Electron-induced CO2 and hydrocarbon sputtering of functionalized hydrocarbons in icy planetary analogs

TL;DR

This study investigates how electron-induced sputtering of organic molecules in icy planetary analogs produces CO2, revealing that acid-functionalized organics generate significantly more CO2, especially at higher temperatures, impacting our understanding of Europa's surface chemistry.

Contribution

It provides new insights into how functional groups in organic molecules influence CO2 production during sputtering, highlighting the role of acid groups in volatile release on icy planetary surfaces.

Findings

Acid-functionalized organics produce over 10x more CO2 than non-functionalized molecules.

CO2 production increases with temperature, being highest at 100-120 K.

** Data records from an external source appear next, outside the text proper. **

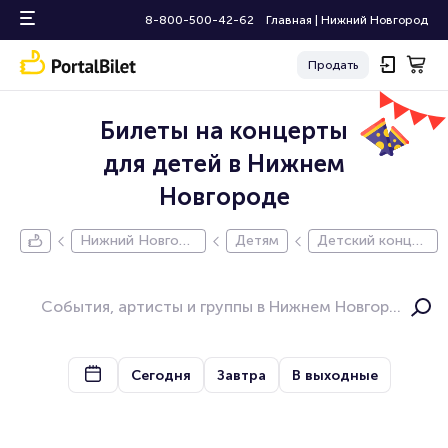
8-800-500-42-62
Главная
|
Нижний Новгород
Продать
Билеты на концерты
для детей в Нижнем
Новгороде
Нижний Новгоро
Детям
Детский концер
д
т
Сегодня
Завтра
В выходные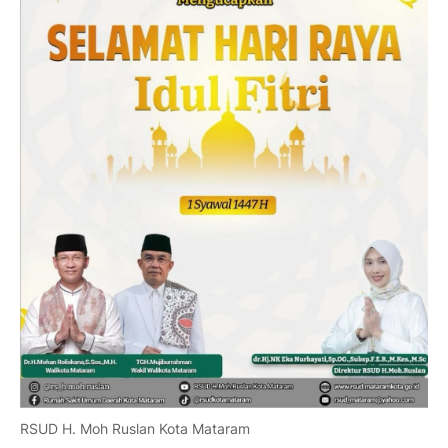
RSUD H. Moh Ruslan Kota Mataram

Carboxylic acid groups significantly enhance volatile ejection in sputtering processes.

Abstract

CO2 has been detected in both the tenuous exosphere and surface chaos regions of Europa, but it is still unclear whether this CO2 is generated in situ by radiolysis or whether it is directly delivered by the ocean. In this work, we study the radiolysis pathway, and explore the possibility that organics upwelled from the subsurface oceans could be contributing to this signature on the surface and in the exosphere. Specifically, we report here on the evolution of carbon-containing byproducts generated by electron-induced sputtering of organics with different functional groups -- hexanoic acid, hexanol, and hexane -- in water ice. We found that, upon electron irradiation in vacuum, the acid-functionalized molecules generated a factor of over 10x more CO2 than either the non-functionalized or alcohol-functionalized molecules, but that all three species produced CO2 to some extent. The amount of CO2 produced was found to depend upon temperature. CO2 was the dominant product for ices at 100 K and 120 K, and production of CO2 was 3x higher at 100 and 120 K than at 80 K. Sputtering of long chain molecules such as pentane was a factor of 100x higher in the hexanoic acid-containing ice than in the hexane/hexanol ice, suggesting that organics with carboxylic acid (COOH) functional groups may be also more likely to produce volatile species that can be ejected into the exosphere.